What their July 30 fight has become is a political gold mine, a chance for mayors, governors and assorted clergymen to grab a little quality time under the glare of the national spotlight.
Last week, it was New Jersey Governor James McGreevey, who saw an opportunity to make the national news and jumped on it. After Tyson was granted a boxing license to fight in New Jersey, McGreevey swiftly slammed the hammer down, telling us Tyson would not be allowed to fight in any facility owned or operated by the state. Let freedom ring.

Then there was Louisville Mayor Jerry Abramson, who took the time to tell the world that he doesn’t approve of Mike Tyson or what he stands for.
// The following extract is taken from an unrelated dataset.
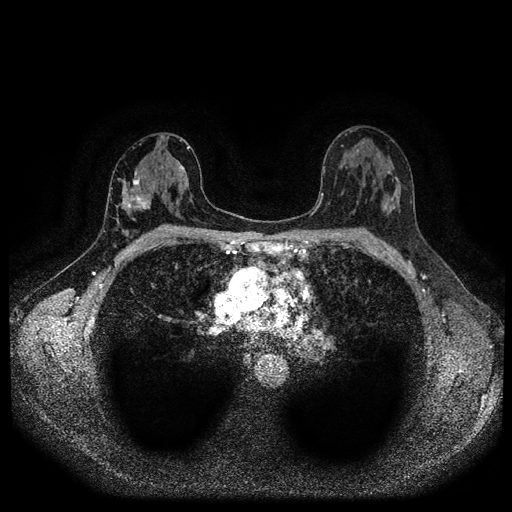
Breast MRI (dynamic contrast-enhanced, multi-phase), one axial slice. Position 57 of 116 along the scan axis. Dynamic contrast-enhanced series, time point 2 of 5 at this slice position (early post-contrast). 1.5 T. TE 2.7 ms, TR 5.4 ms. 2 mm slice thickness. 512 × 512 image matrix, field of view 330 × 330 mm. Female patient, age 42 years.
Structures marked on this image (semi-automatically segmented with operator editing):
- breast lesion (labelled 'tumour' in the annotation; benign lesions carry a separate 'benign' label): box from (x=124, y=175) to (x=151, y=214) px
And on top of that, he had no interest in attending the fight. Bet that broke a lot of hearts in Louisville.

Next there is Kentucky Governor Ernie Fletcher, who was quoted as saying this wasn’t a fight he would have promoted. Gosh, we didn’t even know Fletcher had a promoter’s license. Way to go, Guv.

Fletcher said he also plans to overhaul the state boxing commission because it granted Tyson a license. Note to the honorable governor: You can close the barn door if you want, but we’re pretty sure the horse is already out.

And let’s be honest here. If the good governor thought he could pocket a cool $500,000 or more promoting Mike Tyson, I have a feeling we’d know what corner of the ring we’d find him standing in. Still, like McGreevey and Abramson, he made all the papers, and in politics, isn’t that what it’s all about?

Finally, there’s the Rev. Charles Elliott, who planned a demonstration outside the Mayor’s office because of the bad things the Mayor and the Governor said about Tyson. Elliot said he didn’t approve of Tyson’s behavior, but he did believe in second chances. He said Tyson deserved a chance to redeem himself.

He also mentioned that the fight would bring millions of dollars into his fine city. How come this guy isn’t running for mayor?

Yeah, Freedom Hall. Has a good ring to it.